5. En continuant la structuration de vos communautés chrétiennes, il vous sera plus facile d’entraîner les fidèles à prendre leurs responsabilités. A cause du pluralisme religieux, on devra d’autant plus approfondir l’identité chrétienne que l’on est appelé à dialoguer et à collaborer avec ceux qui ne partagent pas la même foi. Le Concile Vatican II a tracé les voies d’un œcuménisme authentique et du dialogue interreligieux, respectueux à la fois de la recherche de la pleine vérité et des personnes qui professent leur foi.

Enfin, une pastorale adaptée est sans doute à envisager pour les touristes qu’attirent la beauté et le climat de vos îles.

6. Quant aux jeunes, qui forment une portion si importante de la population de vos diocèses et qui sont l’espoir de l’Eglise et du monde, ne manquez pas de leur présenter l’Evangile du Christ dans tout son dynamisme exigeant et de leur dire que le Seigneur appelle toujours à son service. Vous êtes bien conscients du besoin de futurs pasteurs sans pour autant renoncer à la nécessaire sélection des candidats au départ, veillant aux motivations, aux capacités, aux possibilités morales et spirituelles de ceux qui voudraient s’engager dans l’état ecclésiastique.

7. En terminant, je voudrais vous demander de transmettre mes salutations cordiales et mes encouragements aux prêtres de vos diocèses respectifs, aux plus âgés, qui souhaitent la relève et grâce à qui l’Eglise a pu grandir, et aux plus jeunes, qui ont besoin du soutien, de la compréhension affectueuse et de la prière de leurs communautés paroissiales.

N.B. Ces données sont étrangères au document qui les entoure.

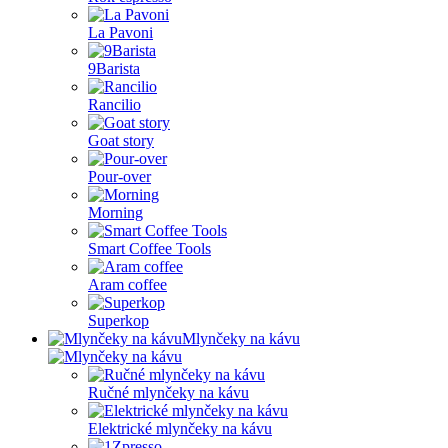
La Pavoni
9Barista
Rancilio
Goat story
Pour-over
Morning
Smart Coffee Tools
Aram coffee
Superkop
Mlynčeky na kávu
Ručné mlynčeky na kávu
Elektrické mlynčeky na kávu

Aux religieux et religieuses qui cherchent à présenter au monde l’idéal épanouissant de la “ sequela Christi ” en gardant toute leur liberté vis-à-vis des biens terrestres, j’adresse également mes salutations cordiales et mes vœux de progrès dans la recherche des biens du Royaume. Je les encourage aussi à faire progresser encore cette communion ecclésiale entre les diocèses, rendue plus perceptible par leur présence dans l’œuvre d’évangélisation.

De tout cœur, je vous bénis, vous et tous les fidèles de vos diocèses.